Six highest dividend stocks
These six income generating stocks offer some of the FTSE 100 the highest cash yield in the index (for context, the Footsie itself offers a dividend yield of around 3.8% per annum):
| Company | Sector | stock price | 12 month change | Market value | Dividend yield |
| M&G | Asset management | 217.5 pp | +22.0% | £5.1bn | 8.5% |
| Vodafone | Telecommunications | 100.7 p | -16.7% | £27.1bn | 7.7% |
| Imperial brand | Tobacco | 1,988.5 p | +33.8% | £18.5bn | 7.1% |
| British American Tobacco | Tobacco | 3,110.5 p | +4.4% | £69.6bn | 7.1% |
| Rio Tinto | mining | 5,973 pp | -0.8% | £99.8bn | 7.1% |
| Legal & General | Asset management | 263.6 pp | +10.3% | £7.8bn | 7.1% |
As a FTSE 100 company, all of these companies are significant businesses. The smallest, M&Gworth more than £5bn, when the biggest, mega-miner Rio Tintois a nearly £100bn Goliath.
What’s more, these six dividend stocks have had mixed returns over the past 12 months. worst player, The Vodafone Group, has lost six values. Meanwhile, the star player is Imperial brandwhich has seen its share price rise by more than a third in the past year.
Amazingly, four of these six income stocks offer the same (historical) dividend yield of 7.1% annually. Two of these companies – Imperial Brands and British American Tobacco – is a cash-generating business that regularly generates profits, income, and cash dividends.
The next dividend payer on M&G shares is the asset manager, which pays 8.5%. To me, this seems like a worthy reward for the constant risk of owning this ‘boring’ stock.
I already own three of these stocks
My husband bought shares in three of these six companies last year. Today, our family portfolio includes shares in Legal & General Group, Rio Tinto, and Vodafone. We buy these dividend stocks to generate cash, with the goal of holding them for the long term.
I would also buy the remaining three stocks (BAT, Imperial Tobacco, and M&G) for their market-beating dividend payments. However, my wife, who values ESG (environmental, social, and governance) factors in her investment strategy, does not want tobacco stocks in the family portfolio.

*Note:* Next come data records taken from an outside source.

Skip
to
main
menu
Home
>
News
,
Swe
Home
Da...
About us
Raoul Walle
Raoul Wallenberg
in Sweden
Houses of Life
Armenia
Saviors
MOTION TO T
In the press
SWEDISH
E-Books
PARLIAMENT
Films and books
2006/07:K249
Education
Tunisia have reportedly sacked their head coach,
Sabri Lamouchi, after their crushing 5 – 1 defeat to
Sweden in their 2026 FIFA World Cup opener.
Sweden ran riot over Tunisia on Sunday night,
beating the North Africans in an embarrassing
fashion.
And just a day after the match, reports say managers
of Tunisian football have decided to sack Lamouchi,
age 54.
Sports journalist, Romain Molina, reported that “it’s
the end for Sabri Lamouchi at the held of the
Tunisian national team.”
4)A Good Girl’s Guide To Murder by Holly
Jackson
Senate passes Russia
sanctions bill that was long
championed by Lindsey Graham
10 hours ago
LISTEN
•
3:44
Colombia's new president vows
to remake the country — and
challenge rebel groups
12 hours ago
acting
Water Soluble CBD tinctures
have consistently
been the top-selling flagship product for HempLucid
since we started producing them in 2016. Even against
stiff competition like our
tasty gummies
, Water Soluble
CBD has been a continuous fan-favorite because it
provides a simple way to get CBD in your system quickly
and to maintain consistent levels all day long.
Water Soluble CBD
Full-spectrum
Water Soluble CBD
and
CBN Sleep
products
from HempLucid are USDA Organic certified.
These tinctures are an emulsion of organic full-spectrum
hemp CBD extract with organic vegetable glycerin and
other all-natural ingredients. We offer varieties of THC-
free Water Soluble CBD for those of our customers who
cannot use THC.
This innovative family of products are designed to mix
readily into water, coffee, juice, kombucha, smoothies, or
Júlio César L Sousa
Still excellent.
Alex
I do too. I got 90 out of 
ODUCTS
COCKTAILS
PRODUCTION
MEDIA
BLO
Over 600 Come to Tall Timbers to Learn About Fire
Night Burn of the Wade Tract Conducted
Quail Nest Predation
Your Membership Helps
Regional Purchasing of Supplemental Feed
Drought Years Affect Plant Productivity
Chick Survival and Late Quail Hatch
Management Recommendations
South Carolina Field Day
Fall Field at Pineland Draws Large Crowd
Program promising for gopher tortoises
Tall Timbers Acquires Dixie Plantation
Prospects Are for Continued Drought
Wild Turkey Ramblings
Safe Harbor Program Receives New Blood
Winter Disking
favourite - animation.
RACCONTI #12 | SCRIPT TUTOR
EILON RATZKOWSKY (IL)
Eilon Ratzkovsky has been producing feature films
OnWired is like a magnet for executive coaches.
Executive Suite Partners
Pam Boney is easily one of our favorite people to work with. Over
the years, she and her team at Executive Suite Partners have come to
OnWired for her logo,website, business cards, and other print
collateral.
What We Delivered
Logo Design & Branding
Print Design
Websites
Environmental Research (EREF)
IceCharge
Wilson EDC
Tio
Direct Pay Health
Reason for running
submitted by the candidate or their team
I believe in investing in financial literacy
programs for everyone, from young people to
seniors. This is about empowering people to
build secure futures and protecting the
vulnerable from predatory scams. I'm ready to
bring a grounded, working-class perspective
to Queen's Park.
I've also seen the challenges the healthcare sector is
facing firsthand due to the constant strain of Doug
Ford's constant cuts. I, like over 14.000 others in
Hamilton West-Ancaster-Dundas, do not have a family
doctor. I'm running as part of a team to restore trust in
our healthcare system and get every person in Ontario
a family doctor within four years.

Therefore, although British tobacco stocks have been good long-term winners, I have no plans to buy BAT and Imperial Tobacco at the moment. Then again, I’m very interested in M&G as an addition to our portfolio. Indeed, I am looking forward to buying this dividend stock shortly after the new tax year begins on April 6th.
Finally, two warnings. First, future dividends are not guaranteed – they can be cut or canceled at any time. Second, it looks like the UK economy will enter recession this year, which could reduce corporate earnings. But as a dividend investor, I’m in it for the long haul!